Saturday, January 15th, I attended a concert by the Boulder Symphony at the Mountain View United Methodist.  I'm just a blogger, and an intermittent one at that, not a journalist under the obligation cover the local scene.  But a friend of mine was playing and they had the Schoenberg 1st Chamber Symphony on the program -- not something one expects from  a community orchestra.  


I know and admire the work from two recordings -- admire, but not love.  It's a work of formidable density -- a kind of cubist view of the 19th century symphonic tradition with the four movements of the standard symphony more or less played at the same time in one intense, twenty minute span.  Quite a stunning feat and by far the most advanced work of the pre WWI second Vieniesse school.  All of the standard techniques and gestures of the tradition are subverted and frustrated.  Yet it's an very much an example of the "constant variation" technique developed by Brahms. It couldn't possible be easy to play and not something one would want to hear butchered.

(The composer was also a painter, although an "expressionist" not a cubist.)

The church is one of those giant A-frames that were so popular in the 70's, quite large with very high ceilings.  Not a promising acoustic environment.  So I plopped myself down in the front row, right next to the conductor's podium.  Besides, the place was full and I'd arrived only ten minutes early.

The first piece, for the full orchestra, was Mozart's Overture for La Clemenza di Tito.  Well played.
 
Then the Schoenberg.   Reduced forces - a chamber symphony, after all, just sixteen instraments.  Associate conductor Alejandro Gomez-Guillen delivered some illuminating introductory remarks with examples played by the orchestra.  And then off they went: a performance more than competent: committed, engaged, sure footed, with accurate intonation and moments real power. 

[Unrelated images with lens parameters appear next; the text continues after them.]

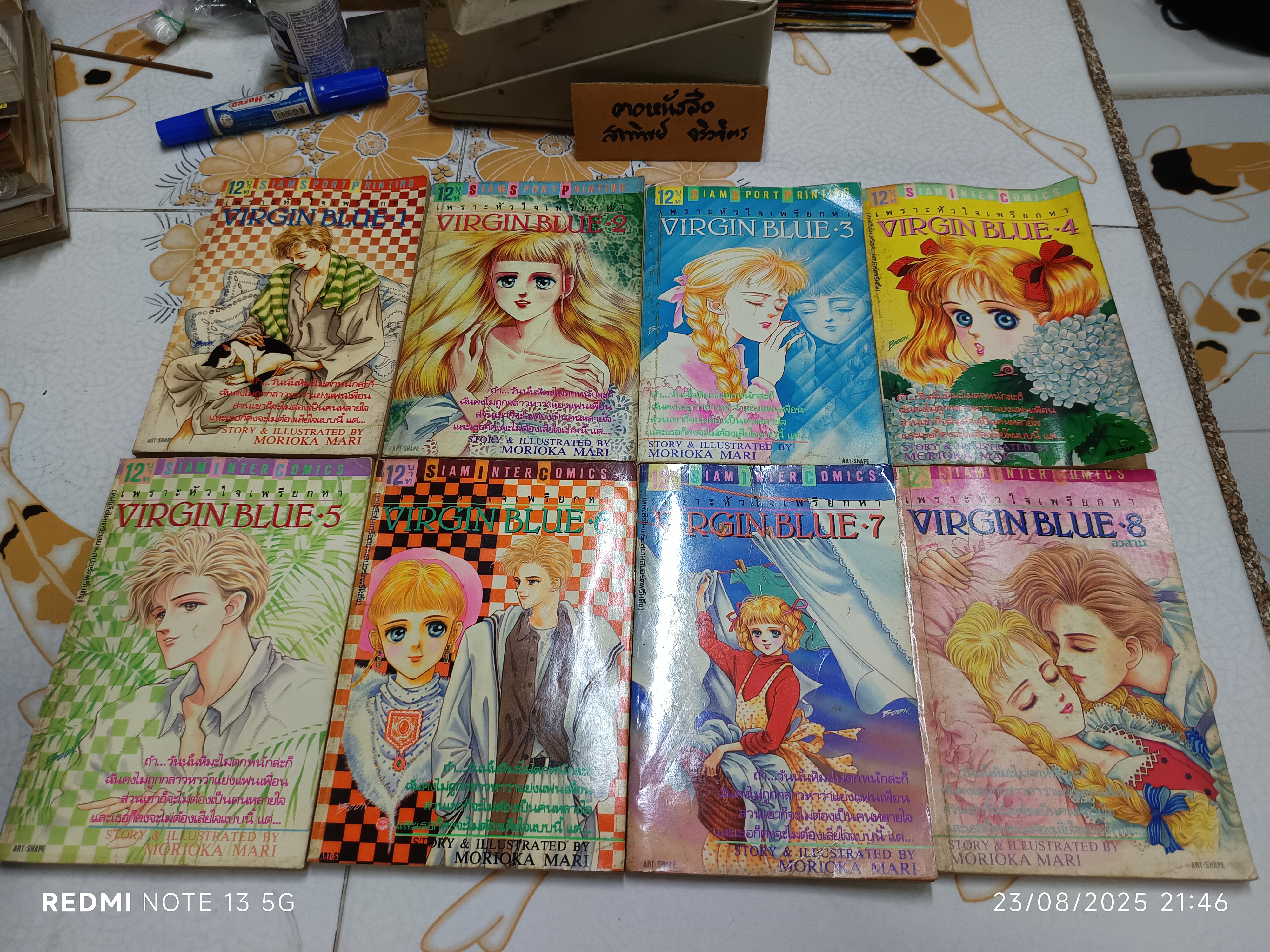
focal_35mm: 24
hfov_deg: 71.6
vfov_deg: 56.8
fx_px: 881
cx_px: 635
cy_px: 476
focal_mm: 5.31
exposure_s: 1/50
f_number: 1.7
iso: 815
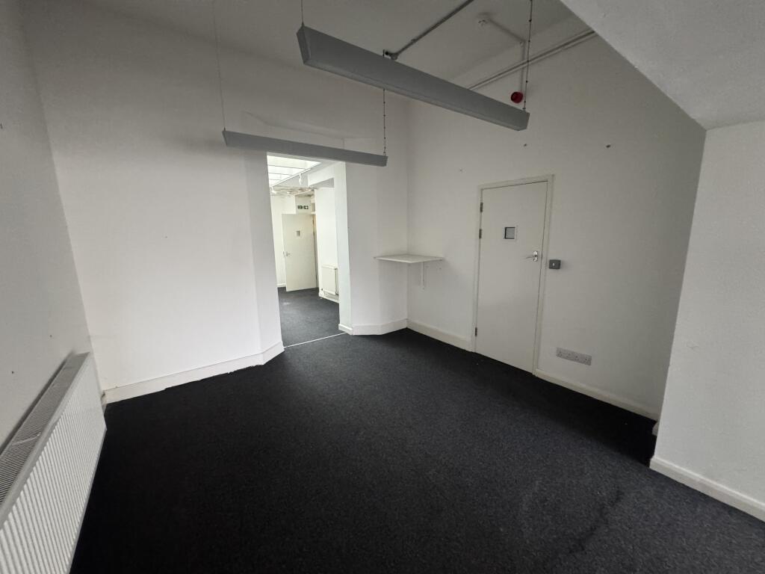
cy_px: 287
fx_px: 309
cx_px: 382
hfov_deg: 102.1
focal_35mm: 14
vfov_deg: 85.7
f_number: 2.2
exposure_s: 1/60
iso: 800
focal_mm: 2.22
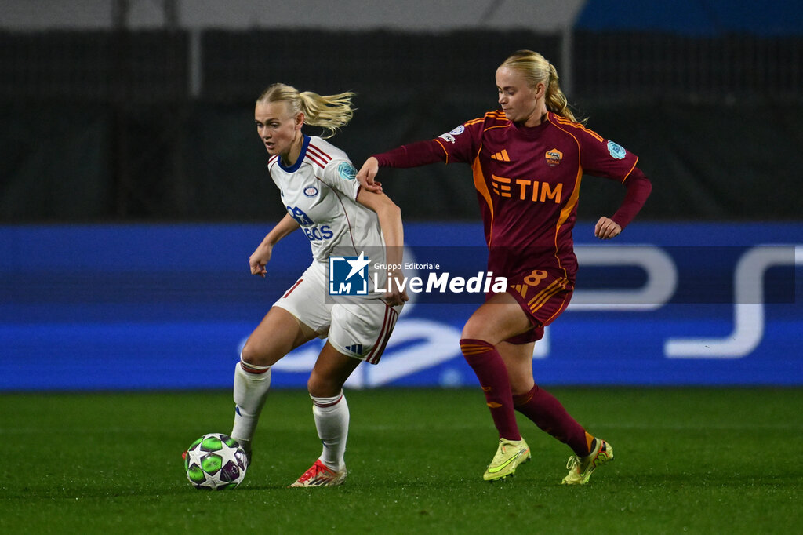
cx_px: 402
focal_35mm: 560
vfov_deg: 2.5
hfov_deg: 3.7
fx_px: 12486
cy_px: 268
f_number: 4
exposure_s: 1/2000
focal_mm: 560
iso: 5000
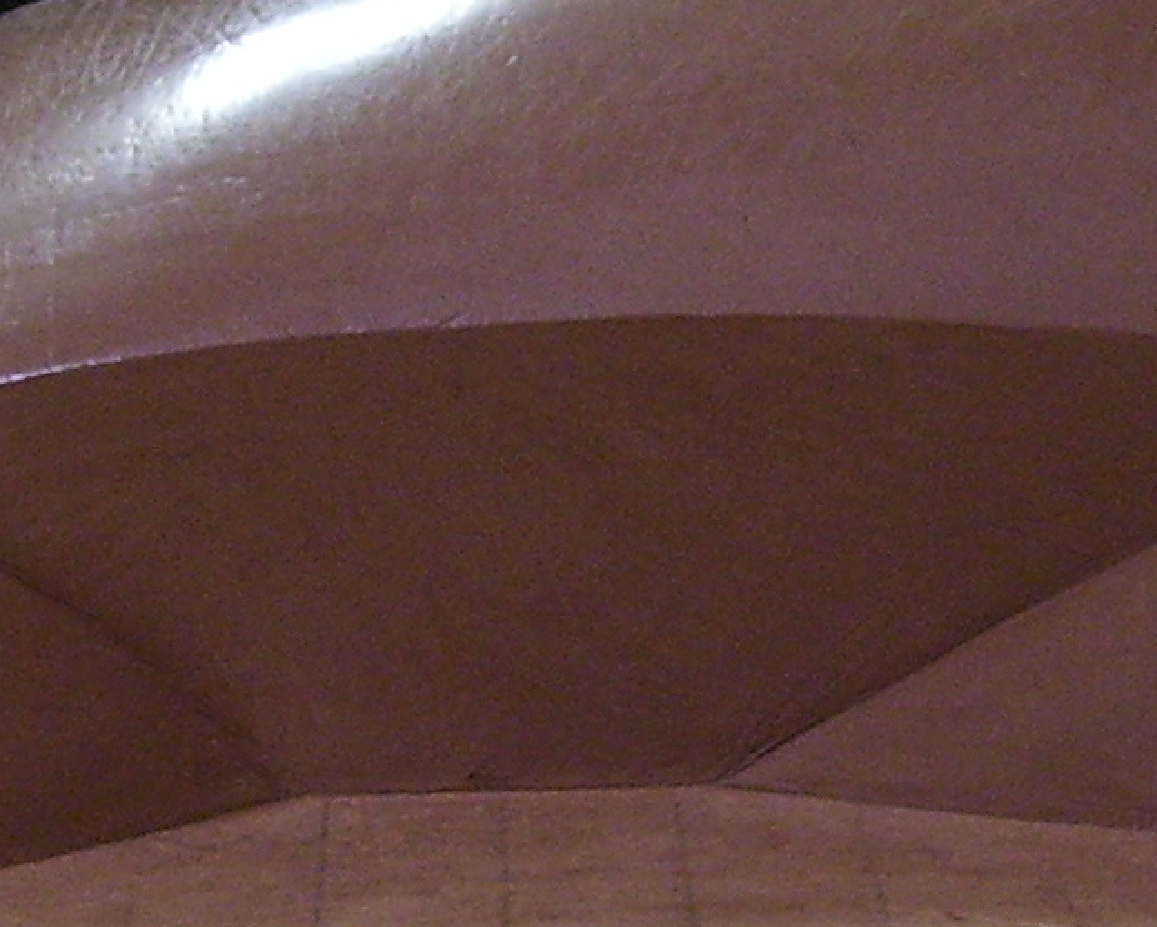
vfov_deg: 10.6
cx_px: 570
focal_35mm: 146
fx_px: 5001
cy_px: 324
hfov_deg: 13.2
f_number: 2.7
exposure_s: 1/8
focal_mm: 6
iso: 160
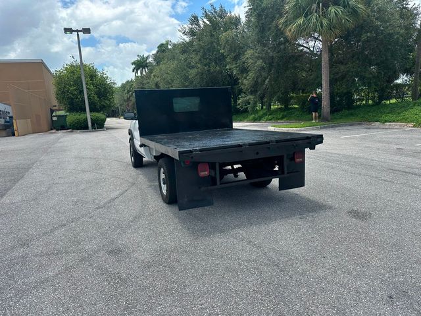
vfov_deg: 56.8
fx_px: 292
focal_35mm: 24
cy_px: 158
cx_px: 210
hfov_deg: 71.6
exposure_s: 1/3356
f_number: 1.78
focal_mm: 6.86
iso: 80
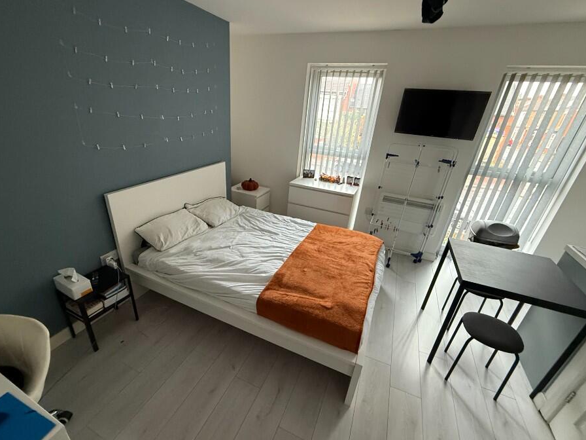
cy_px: 230
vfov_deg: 78.1
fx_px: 271
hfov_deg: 94.4
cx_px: 275
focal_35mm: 16
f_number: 2.2
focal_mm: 2.22
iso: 640
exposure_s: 1/60
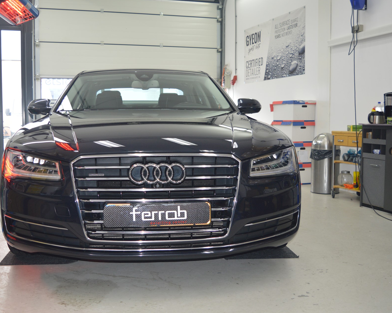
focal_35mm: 41
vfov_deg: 36.5
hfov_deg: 44.6
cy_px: 156
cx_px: 165
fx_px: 476
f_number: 4
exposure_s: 1/80
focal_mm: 24
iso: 400
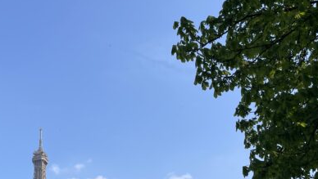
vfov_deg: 20.1
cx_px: 67
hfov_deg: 36.0
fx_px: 473
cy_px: 218
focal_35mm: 56
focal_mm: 4.2
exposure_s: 1/3401
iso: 32
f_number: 1.6
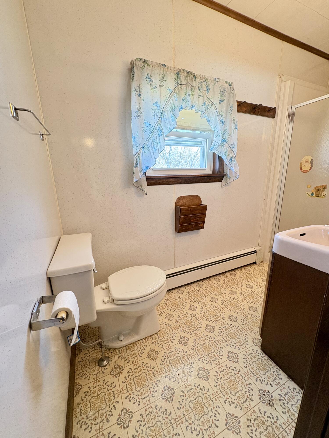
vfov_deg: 102.1
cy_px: 219
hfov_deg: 85.7
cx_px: 164
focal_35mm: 14
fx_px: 177
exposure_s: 1/60
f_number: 2.2
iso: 320
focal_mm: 2.22
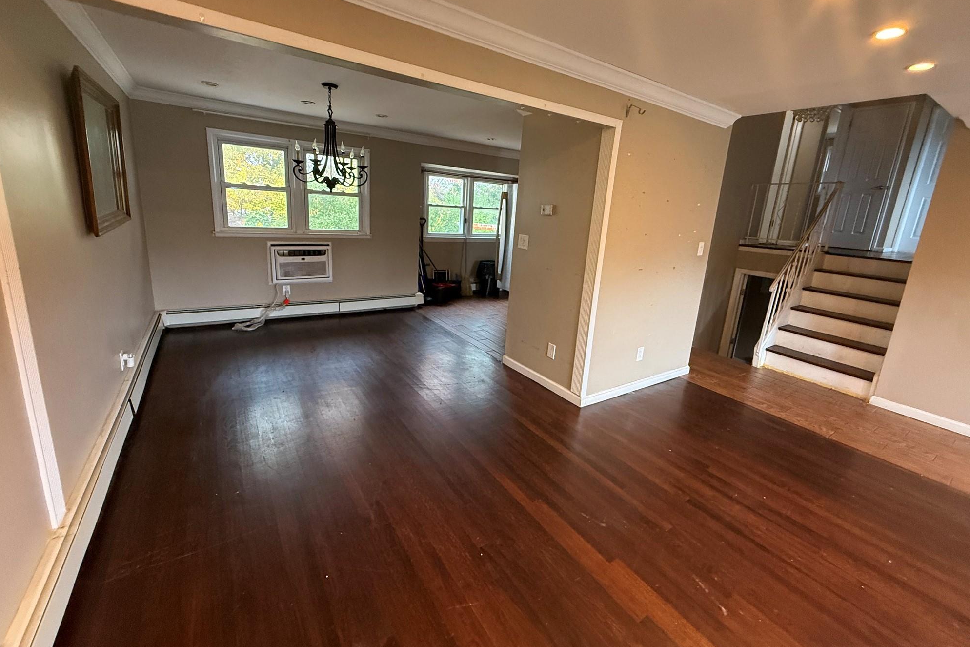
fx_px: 404
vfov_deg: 77.2
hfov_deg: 100.4
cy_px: 298
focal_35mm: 15
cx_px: 489
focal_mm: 2.22
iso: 400
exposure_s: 1/120
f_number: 2.2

Gomez-Guillen conducted with dispatch, accuracy and authority.  He must really know how to rehearse.  The orchestra, generally quite young, played beautifully together with remarkable coherence and communication: humility, musicianship and loyalty.

Subsequent research (Google!) reveals that Gomez-Guillen, is a violinist and PhD candidate in conducting at the CU College of Music.  The web site lists the orchestra members, a number of whom have web sites and many of whom are graduate students on their instruments at local schools . The clarinet chair for the Schoenberg was held by the wonderful Deborah Goretity recently returned to the US after years free lancing in Europe.

The second half started with the R. Strauss Serinade for Winds, written when he was a student.  Also well played and also impressive - woodwinds are hard, btw.  Then two concerto movements, one form Hydan and one Mozart played by two local compeittion winners,  Andrea Lin, perhaps ten years old, and Sonya Walker, thirteen.  Both played musically and did themselves proud.   Appaently there's quite a competition scene for young musicians.  I'm not sure this is healthy.


But the Boulder Symphony is clearly in excellent health.  Visit their web site.  And attend the upcoming concerts.     


Here's a review of an earlier performance.   Note that the Strauss Serenade was played then as well, which suggests limited rehearsal time. 
 
Those works of Schoenberg that made it into the general repertory are early ones, Verklärte Nacht and Pierrot lunaireThe piano music turns up, in part because all of it is short and therefore easy to program.  There is a wonderful recording of the Gurre-Lieder by Pierre Boulez which is completely sui generis -- if anything, it sounds like Debussy.  Which makes me want to listen to the Austrian's Pellas.


His later works have met with much less acceptance, although there is an absolutely wonderful recording of the Violin Concerto by Hillary Hahn with Essa Pekka Salonen.  It's coupled with the Sebilus.  The Schoenberg is passionate and exciting.  The Sibelus 
indifferent.

There's also a wonderful recording of the Piano Poncerto with Uchida and Boulez which includes all the solo piano music as well as the Berg sonata and the Webern Variations.